When we get the bill it was 3400 Yuan for tea, two beers, and a bottle of wine. Translation, almost $550.
When I saw that and did the math in my head I almost was like what the hell.
Now before this we were talking and they had mentioned that Red Wine in China is really expensive because of the taxes. Again, I have no problem paying for a good bottle of wine, but this bottle was almost $500. Damn and it wasn’t the best bottle of wine I have ever had. It was ok, but certainly not $500 worth.
Not wanting to cause a scene or anything, I pulled out my credit card and we split the bill in two. I basically spent over $250 for a bottle of wine…really for a glass of wine. The most expensive glass I have ever had.
Now why do I tell this story? Am I mad at those Chinese gentlemen? No, not at all. We had a great conversation, they were very nice, gracious people, etc. I mean they paid for half it wasn’t like they stiffed me with the bill. I guess I am mad at myself because Mrs. ROB isnt’ here with me and I guess I have trouble justifying to myself to spend that much money without her here, particularly for a bottle of wine. WTH? Also, considering this is a personal finance blog maybe it will help others not to make the same mistake.
Again, I don’t begrudge anyone. It was a good conversation, etc. I just wish I had paid more attention. If I am going to spend that kind of money on wine it should be a really special occasion and should involve my better half. So chalk this up for another financial mistake I have made. Apparently, I made some new Chinese friends in the process.
1) Don’t drink wine in China it is too expensive. It really is. Stick with beer or tea. It is cheaper.
2) Chinese students are extremely reserved. I guess I knew this, but I thought my personality could get them talking a bit more. Nope. I have to work on that for tomorrow’s 4 hour teaching schedule.
3) I don’t do well in hot weather. I really do wish i could wear shorts while I am teaching. But I think that would be too informal. By the way, I already know that I am not a warm weather person. In fact, my heat malady is a bit of a medical issue, but I have always been able to massage those situations where I can wear shorts or I can get into a cooler environment quicker. That wasn’t the case yesterday.

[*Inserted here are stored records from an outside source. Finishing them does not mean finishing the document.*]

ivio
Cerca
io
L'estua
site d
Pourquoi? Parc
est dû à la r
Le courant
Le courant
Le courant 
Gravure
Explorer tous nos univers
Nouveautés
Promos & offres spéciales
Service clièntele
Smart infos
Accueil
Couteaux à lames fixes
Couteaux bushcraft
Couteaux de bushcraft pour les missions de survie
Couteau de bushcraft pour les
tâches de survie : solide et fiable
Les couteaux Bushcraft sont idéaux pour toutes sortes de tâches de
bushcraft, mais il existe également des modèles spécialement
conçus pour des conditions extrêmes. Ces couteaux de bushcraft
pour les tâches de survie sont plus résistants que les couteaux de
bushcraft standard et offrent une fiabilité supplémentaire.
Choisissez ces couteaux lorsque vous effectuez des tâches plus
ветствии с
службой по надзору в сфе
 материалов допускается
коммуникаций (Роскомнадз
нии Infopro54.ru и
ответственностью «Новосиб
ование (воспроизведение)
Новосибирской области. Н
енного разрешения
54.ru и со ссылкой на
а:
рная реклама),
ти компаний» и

4) Traffic laws in China are sort of obeyed, but not really.
So far it has been an eventful few days and I am sure the next 10 will be also exciting and interesting.
Update–Here are a couple of other lessons that I have learned so far. Mostly cultural tidbits.

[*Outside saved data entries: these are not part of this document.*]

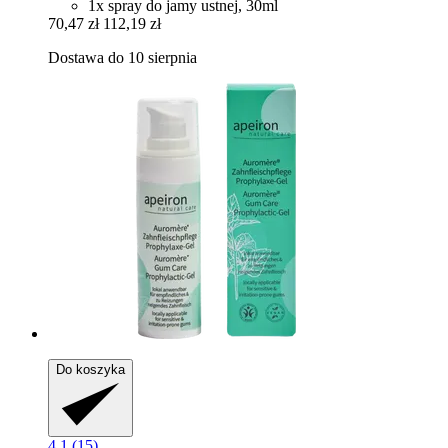
1x spray do jamy ustnej, 30ml
70,47 zł
112,19 zł
Dostawa do 10 sierpnia
Do koszyka
4.1 (15)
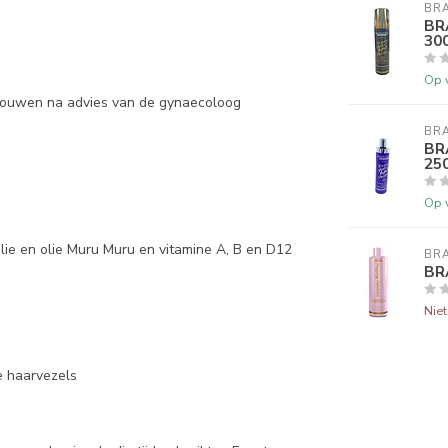
BRA
BR
30
Op 
rouwen na advies van de gynaecoloog
BRA
BR
25
Op 
olie en olie Muru Muru en vitamine A, B en D12
BRA
BR
Nie
e haarvezels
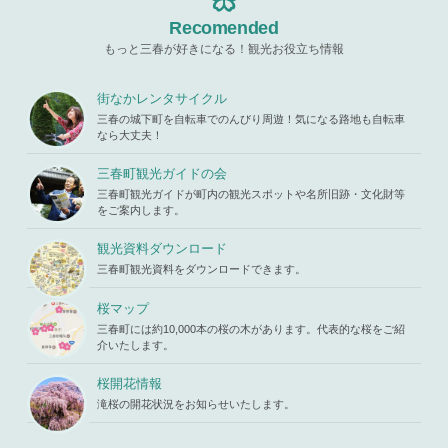
aru/templat
ttempt to re
com/public
e-parts/pic
ad property
Recomended
_html/wp-c
up.php
on l
"ID" on null
ontent/the
ine
19
もっと三春が好きになる！観光お役立ち情報
in
/home/x
mes/mihar
s119459/m
u/template-
Warning
: A
iharukoma.
parts/picu
ttempt to re
街なかレンタサイクル
com/public
p.php
on li
ad property
_html/wp-c
三春の城下町を自転車でのんびり周遊！気になる路地も自転車
ne
19
"ID" on null
ontent/the
なら大丈夫！
in
/home/x
mes/mihar
s119459/m
u/template-
三春町観光ガイドの会
iharukoma.
parts/picu
com/public
三春町観光ガイドが町内の観光スポットや名所旧跡・文化財等
p.php
on li
_html/wp-c
をご案内します。
ne
19
ontent/the
mes/mihar
観光資料ダウンロード
u/template-
三春町観光資料をダウンロードできます。
parts/picu
p.php
on li
ne
19
桜マップ
三春町には約10,000本の桜の木があります。代表的な桜をご紹
介いたします。
桜開花情報
滝桜の開花状況をお知らせいたします。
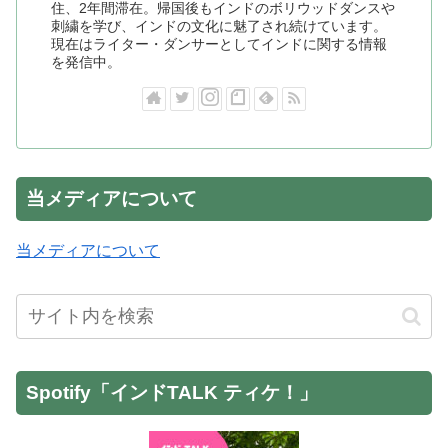
住、2年間滞在。帰国後もインドのボリウッドダンスや
刺繍を学び、インドの文化に魅了され続けています。
現在はライター・ダンサーとしてインドに関する情報
を発信中。
当メディアについて
当メディアについて
Spotify「インドTALK ティケ！」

1) It seems that most Chinese people like their water hot. Not just with tea, but just drinking water. Apparently, it helps digestion and the stomach.
2) An inordinate amount of people like popsicles, ice cream drumsticks, ice cream bars, etc. There hasn’t been a day gone by that I have not seen at least a couple hundred kids and adults eating a sweet treat during the day or after dinner. They are fairly cheap, about $.50 but I guess people here like ice cream.